Et pourtant. On sait bien qu'il n'est nul besoin de passer par l'épreuve de réalité pour que l'angoisse s'installe. Dans les romans comme dans la vie, il y a des moments, des instants, des interstices où un mot, une image vient faire irruption, fixer une angoisse, exposer l'inquiétante ambiguïté de nos désirs, et sans que l'on fasse attention, sans même que l'on retourne son regard, figurer l'effroi.
Un bizutage raconté sous la couleur noire du polar, voilà ce que l'auteure a savamment concocté pour dire l'envers du décor. le sujet, assurément intime, est intelligemment documenté et l'intrigue menée avec talent. " Je fais le pari qu'il (le lecteur) n'en sortira pas indemne " affirme-t-elle non sans raison.

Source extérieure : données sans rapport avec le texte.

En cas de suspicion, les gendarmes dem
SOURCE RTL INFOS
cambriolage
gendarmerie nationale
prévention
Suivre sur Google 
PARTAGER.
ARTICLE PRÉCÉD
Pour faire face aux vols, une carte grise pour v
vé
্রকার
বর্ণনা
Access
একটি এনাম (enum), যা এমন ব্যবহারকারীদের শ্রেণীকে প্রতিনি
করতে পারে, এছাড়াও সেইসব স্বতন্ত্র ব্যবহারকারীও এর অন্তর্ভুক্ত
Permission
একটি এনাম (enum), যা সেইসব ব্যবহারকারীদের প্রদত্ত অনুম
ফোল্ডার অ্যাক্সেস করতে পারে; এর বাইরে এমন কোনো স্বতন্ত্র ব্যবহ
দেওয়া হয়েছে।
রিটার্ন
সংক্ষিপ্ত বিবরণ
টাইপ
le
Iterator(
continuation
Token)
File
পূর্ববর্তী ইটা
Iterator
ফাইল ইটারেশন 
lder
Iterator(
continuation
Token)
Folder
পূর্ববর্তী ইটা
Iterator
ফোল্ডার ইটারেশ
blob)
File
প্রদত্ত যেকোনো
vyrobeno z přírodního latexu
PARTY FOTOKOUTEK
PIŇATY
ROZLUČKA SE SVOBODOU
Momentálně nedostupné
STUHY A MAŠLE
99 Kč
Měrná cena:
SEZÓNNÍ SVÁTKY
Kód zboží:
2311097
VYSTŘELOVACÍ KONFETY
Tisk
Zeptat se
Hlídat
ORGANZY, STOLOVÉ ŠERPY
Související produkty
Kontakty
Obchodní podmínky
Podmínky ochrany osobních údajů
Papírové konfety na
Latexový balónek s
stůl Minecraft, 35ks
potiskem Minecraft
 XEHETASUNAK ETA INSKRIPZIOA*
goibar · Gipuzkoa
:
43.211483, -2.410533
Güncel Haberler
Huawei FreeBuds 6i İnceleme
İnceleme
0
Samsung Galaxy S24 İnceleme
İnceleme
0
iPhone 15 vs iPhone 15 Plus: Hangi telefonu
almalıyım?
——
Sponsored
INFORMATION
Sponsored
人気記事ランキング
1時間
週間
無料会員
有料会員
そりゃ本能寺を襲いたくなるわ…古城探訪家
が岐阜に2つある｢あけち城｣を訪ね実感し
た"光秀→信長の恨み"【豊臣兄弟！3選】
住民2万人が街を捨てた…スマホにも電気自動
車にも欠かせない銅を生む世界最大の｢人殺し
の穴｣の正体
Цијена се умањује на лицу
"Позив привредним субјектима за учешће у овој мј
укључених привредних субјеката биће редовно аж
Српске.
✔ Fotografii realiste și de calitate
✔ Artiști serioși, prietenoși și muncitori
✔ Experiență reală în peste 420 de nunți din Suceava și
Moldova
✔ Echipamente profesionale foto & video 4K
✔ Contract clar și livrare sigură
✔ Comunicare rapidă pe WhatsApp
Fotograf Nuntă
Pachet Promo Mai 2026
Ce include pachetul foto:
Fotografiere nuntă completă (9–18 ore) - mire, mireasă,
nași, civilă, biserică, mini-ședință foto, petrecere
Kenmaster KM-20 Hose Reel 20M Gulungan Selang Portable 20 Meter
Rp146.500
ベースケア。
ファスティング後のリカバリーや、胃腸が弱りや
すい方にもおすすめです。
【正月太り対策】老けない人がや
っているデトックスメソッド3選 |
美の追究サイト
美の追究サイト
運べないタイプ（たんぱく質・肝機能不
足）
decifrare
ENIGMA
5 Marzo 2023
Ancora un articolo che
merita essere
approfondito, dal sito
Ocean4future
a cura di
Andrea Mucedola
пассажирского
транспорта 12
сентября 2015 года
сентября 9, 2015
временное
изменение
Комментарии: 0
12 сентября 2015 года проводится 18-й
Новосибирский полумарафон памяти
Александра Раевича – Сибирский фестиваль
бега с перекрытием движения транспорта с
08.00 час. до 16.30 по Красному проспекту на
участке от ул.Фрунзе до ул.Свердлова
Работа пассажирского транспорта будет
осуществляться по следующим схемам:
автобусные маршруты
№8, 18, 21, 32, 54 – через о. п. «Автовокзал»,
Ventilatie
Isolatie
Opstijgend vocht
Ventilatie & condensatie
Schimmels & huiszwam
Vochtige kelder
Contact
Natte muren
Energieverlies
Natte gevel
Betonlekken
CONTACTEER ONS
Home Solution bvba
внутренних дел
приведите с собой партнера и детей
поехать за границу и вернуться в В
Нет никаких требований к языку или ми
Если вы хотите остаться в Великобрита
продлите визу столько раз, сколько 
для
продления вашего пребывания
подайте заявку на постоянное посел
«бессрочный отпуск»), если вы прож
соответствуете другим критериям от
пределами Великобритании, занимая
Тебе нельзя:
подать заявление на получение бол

Ses mots font resurgir les restes de maux, remettent à l'oeuvre des conflits internes, ravivent un passé que l'on croyait disséminé dans les poubelles de l'histoire.
Une histoire de bizutage donc. Mais que l'on ne s'y trompe pas, le propos renvoie crûment à l'expérience du mal et de la souffrance. Que l'on évoque un rituel de passage ne change rien à l'affaire, que l'opération soit une mascarade ancrée dans le folklore estudiantin n'enlève rien au fait qu'il se joue dans cette histoire quelque chose de l'ordre de la désubjectivation. Une mise à mort, fût-elle symbolique, ne s'interprète pas exclusivement du côté du jeu. Il est des enchaînements morbides qui échappent forcément au contrôle ; en enfermant le novice dans une position d'objet on cherche avant tout à lui apprendre la soumission à un ordre absolu, incontournable, une servitude qu'il lui faudra perpétuer pour en être en partie affranchi. Seulement voilà, cette position-là peut s'avérer insoutenable pour quelques pauvres diables égarés dans les méandres de la perversion et on peut craindre pour le coup que certains d'entre eux, laissés sur le carreau, se retrouvent en prise directe avec la folie. Dès lors où le sujet se noie dans ses pensées, qu'il ne parvient plus à articuler un mot, à être dans une sorte de déliaison de l'humain, on peut craindre une fracture psychique, une décompensation dont on ne se relève pas avec seulement de grandes claques dans le dos et de gros éclats de rire.
Avec ce roman, Solenn Colleter est allée saisir au fond d'elle-même cette mort qui voulait l'arrêt des mots et c'est en brassant ce théâtre intérieur, avec une voix écorchée et souffrante, qu'elle a peut-être appris à ne pas mourir d'accablement.